Par conséquent, il y a lieu de prononcer, aux torts exclusifs de la SAS MONDIAL, la résolution judiciaire du contrat conclu le 5 février 2022 avec Monsieur [A] [L] à effet au 20 mars 2026.
— Sur les demandes accessoires
L’article 696 dudit code dispose que la partie perdante est condamnée aux dépens, à moins que le juge, par décision motivée, n’en mette la totalité ou une fraction à la charge d’une autre partie.
La SAS MONDIAL, partie perdante, est condamnée aux dépens de l’instance, en ce compris les honoraires de l’expert d’un montant de 5 647,26 euros.
Aux termes de l’article 700 (1°) du code de procédure civile, le juge condamne la partie tenue aux dépens ou qui perd son procès à payer à l’autre partie la somme qu’il détermine, au titre des frais exposés et non compris dans les dépens. Dans tous les cas, le juge tient compte de l’équité ou de la situation économique de la partie condamnée.

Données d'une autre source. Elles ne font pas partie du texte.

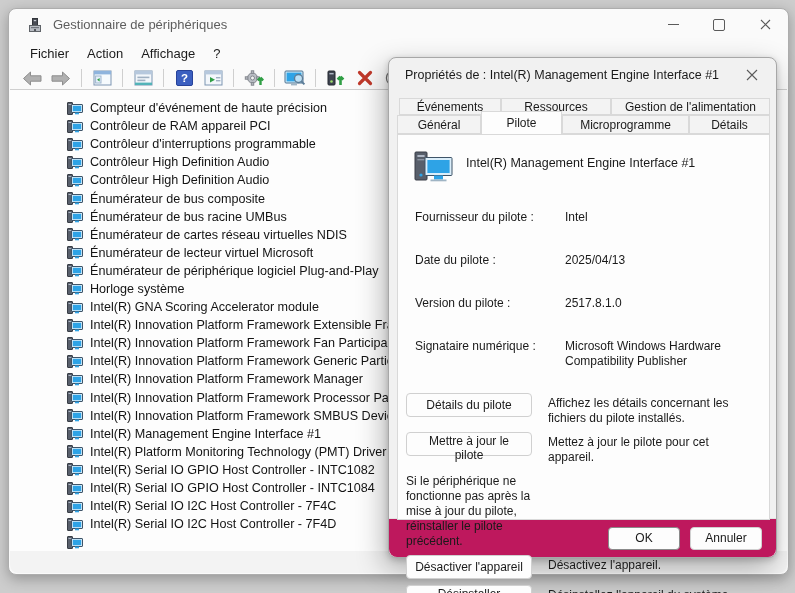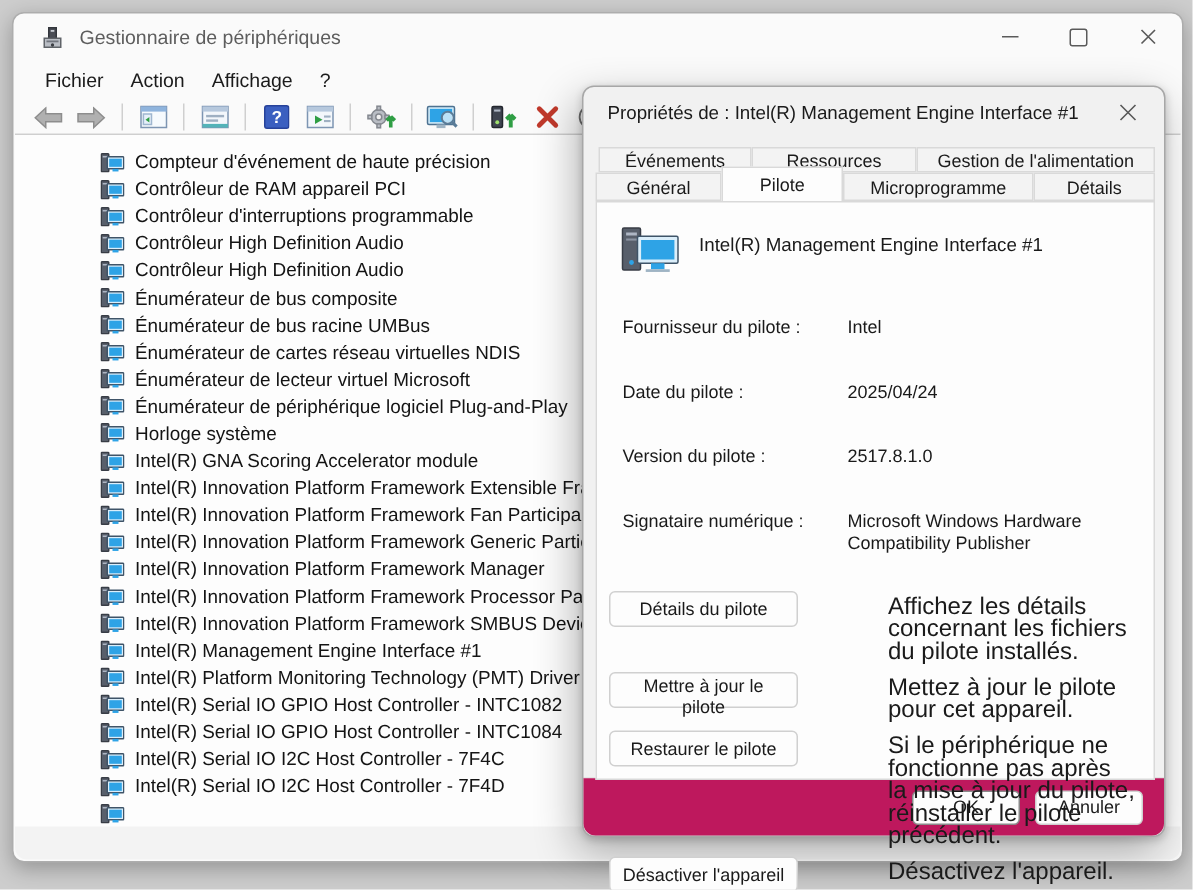"2025/04/24" div.val { text: 2025/04/24 -> 2025/04/13 }
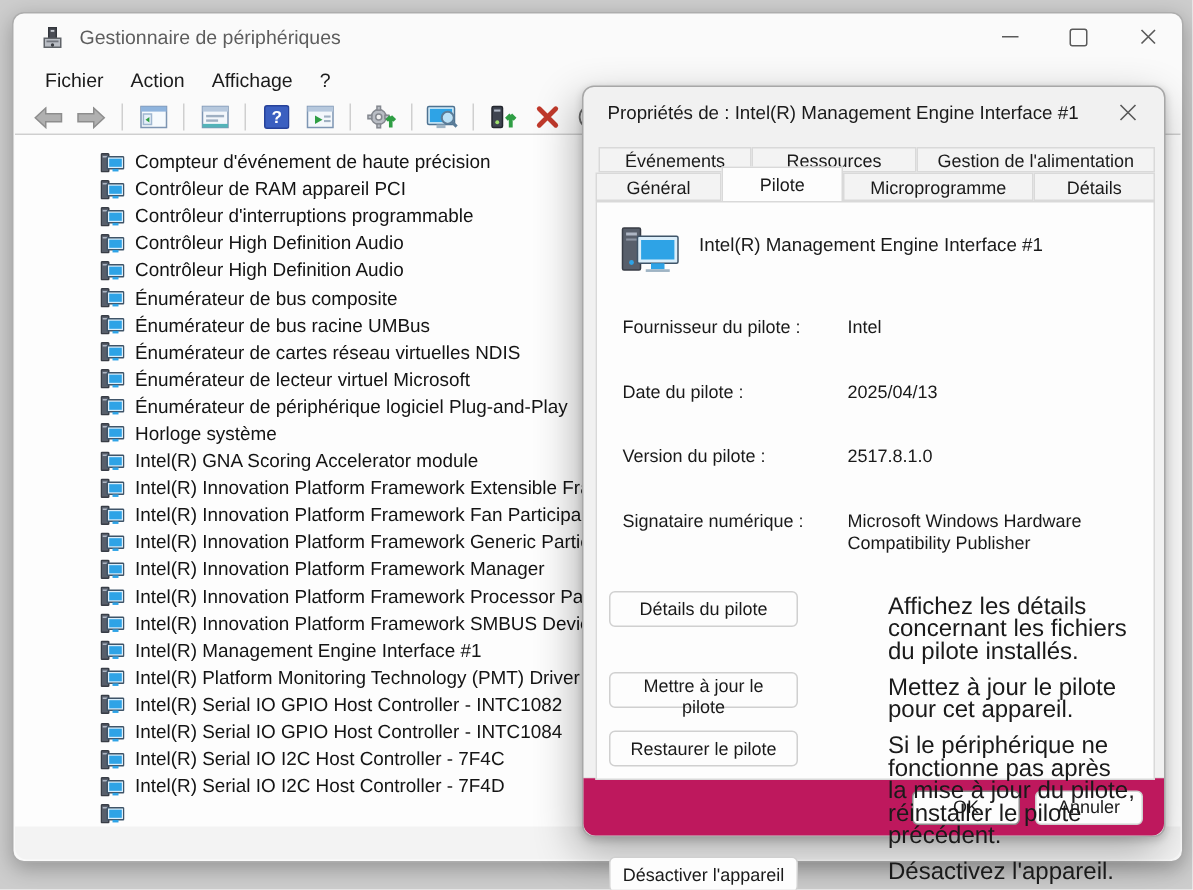"Affichez les détails concernant les" .action-desc { font-size: 16px -> 12px; margin-left: 44px -> none }
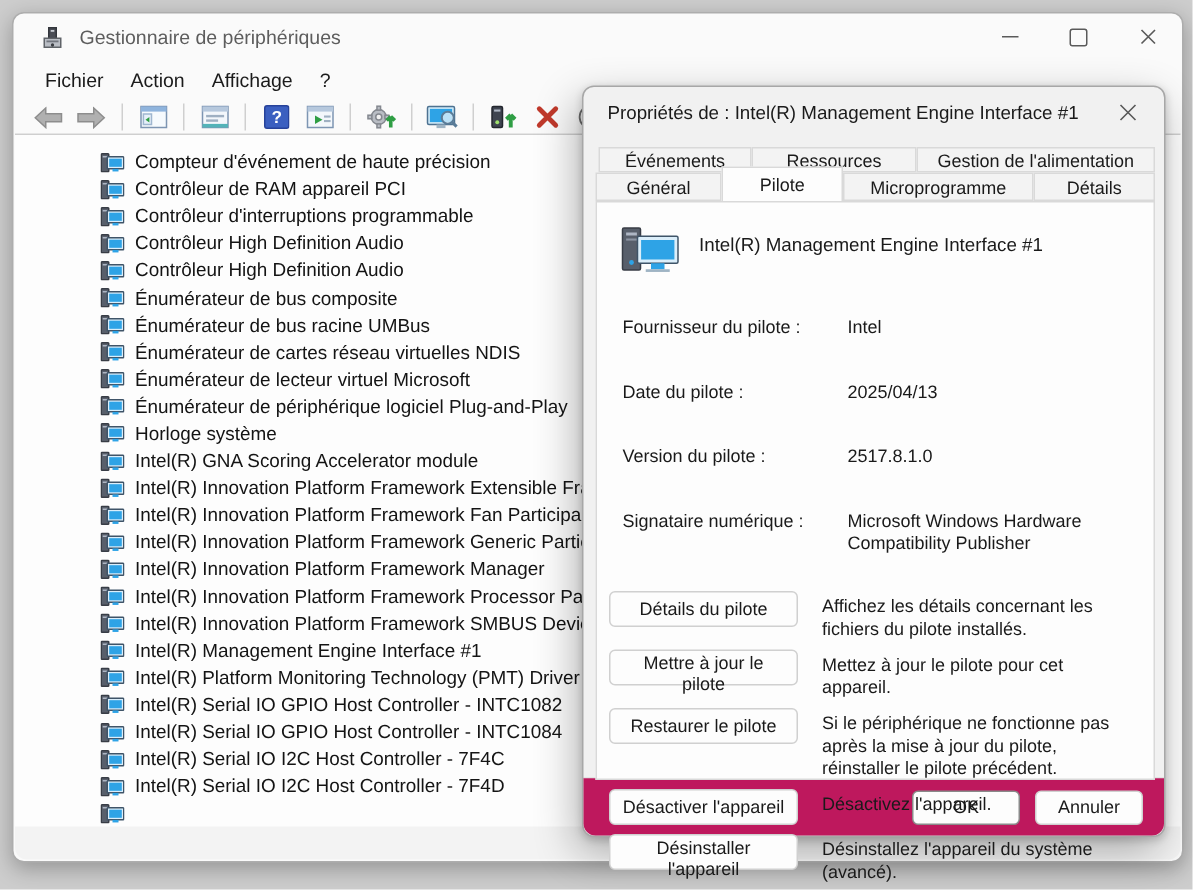"Restaurer le pilote" button.action-btn { html: <button>Restaurer le pilote</button> -> none }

Il peut, même d’office, pour des raisons tirées des mêmes considérations, dire qu’il n’y a pas lieu à ces condamnations.
Par conséquent, la SAS MONDIAL est condamnée à verser à Monsieur [A] [L] la somme de 3 000 euros, au titre des frais exposés par lui et non compris dans les dépens, sur le fondement de l’article 700 du code de procédure civile, en l’absence notamment de justification d’une facture acquittée.
L’article 514 du code de procédure civile dispose que les décisions de première instance sont de droit exécutoires à titre provisoire à moins que la loi ou la décision rendue n’en dispose autrement.
Dès lors, il y a lieu de constater l’exécution provisoire de la présente décision.
PAR CES MOTIFS
Le tribunal, statuant par jugement réputé contradictoire, rendu en premier ressort et mis à disposition au greffe,
CONDAMNE la SAS MONDIAL à payer à Monsieur [A] [L] la somme de 70 657,26 euros à titre de dommages et intérêts, dont 48 886,21 euros en réparation du préjudice matériel, 4 677 euros de fournitures, 2 525 euros de non-façons constatées par rapport au devis initial non incluses dans les devis de reprises, 2 569,05 euros concernant les non-façons d’électricité constatées postérieurement à l’assignation et 12 000 euros pour son préjudice de jouissance ;
DEBOUTE Monsieur [A] [L] du surplus de ses demandes de dommages et intérêts ;
PRONONCE la résolution judiciaire du contrat conclu le 5 février 2022 avec Monsieur [A] [L] aux torts exclusifs de la SAS MONDIAL à effet au 20 mars 2026 ;
CONDAMNE la SAS MONDIAL aux dépens de l’instance, en ce compris les honoraires de l’expert d’un montant de 5 647,26 euros ;
CONDAMNE la SAS MONDIAL à payer à Monsieur [A] [L] la somme de 3 000 euros au titre de l’article 700 du code de procédure civile ;
CONSTATE l’exécution provisoire de la présente décision.
Prononcé par mise à disposition au greffe le 20 MARS 2026 par Mme DUMENY, Vice Présidente, assistée de Madame GAVACHE, greffier, lesquelles ont signé la minute du présent jugement.